11:14 Soldier 1: CAPTAIN, WE ARE BEING BOMBARDED FROM A SHIP, THEY ARE ON THE SEA AND WE ARE ON THE LAND, WHAT WE DO? Captain: ok, let me make my math, ok, max range minus point blank divided by my mom age... Solier 2: CAPTAIN, THAT IS NOT TIM TO MAKE UR HOME WORK
"Bullet drop, I presume" Lol what? What the heck do you think he was measuring in the first place? The entire topic of THIS video is basically "bullet drop"
10:10 why only 180? Because the difference between Max and Min is 1800 paces, and 1/10 of that is the difference in length you get between each elevation marker until it reaches max Edit: you literally did the math for this 30 seconds later, its so fuckin simple lmao
2:27 I did not understand the difference in elevation from SPB to PBR. Can someone explain? The ranges double but he said there is no elevation. I'm confused!
A plumb on a platform rocking in the ocean? Maybe if you were on land, otherwise this would be a recipe for failure. Why not just put a pointer on the axle mount of the cannon, that rotates with the canon, and draw an angle diagram on the carriage. Or would that have been too sensible for the age?

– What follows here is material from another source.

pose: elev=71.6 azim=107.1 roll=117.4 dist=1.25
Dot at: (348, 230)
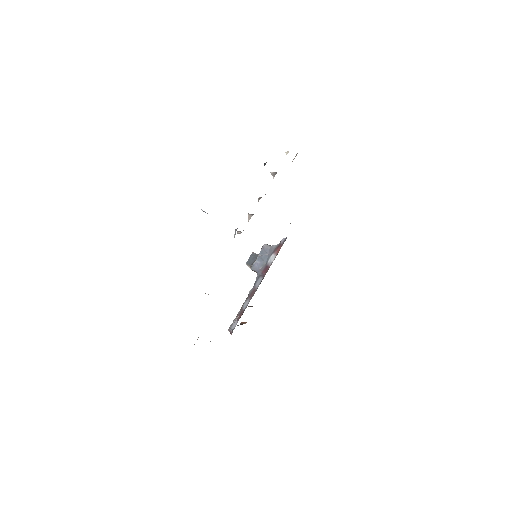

Sorry bud, but there is no period after leaving the barrel during which a projectile does not lose speed due to friction, or height due to gravity. "Point blank" is the distance over which those losses are irrelevant. You got your first statement of "fact" wrong. Not sure how much we should trust any subsequent statement of "fact".
While I was playing dredge, I noticed their are a lot of mentions of pirates, even mention of a " pirate war" so I would like to know, in your opinion, how well could a ship defend itself against various sea monsters, giant cephalopods, monsterus fish, giant enemy crabs, mega birds and so on.
First illustration of dispart is incorrect (difference in diameters). Subsequent illustrations are correct (difference in radii). Illustration of range/elevation is correct (non-linear). Explanation of range/elevation beginning at 10:40 is incorrect (linear).
1:45 arrrgh not entirely as it sorta rises up at first, it's the distance at which the projectile crosses the imaginary extension of the bore axis (and then starts falling as you've shown) The straight->starts dropping off model is an oversimplification used by military instructors so that any imbecile can get it xD
Imagine having to do all this math in your head and having to account for all the environmental factors while at the same time having to command a gunnery crew to precisely aim the cannon on a loud, crowded gunnery deck while the other ship is firing at you too... it should stand without reason that the gunnery officers should get a larger share than the other crewmen.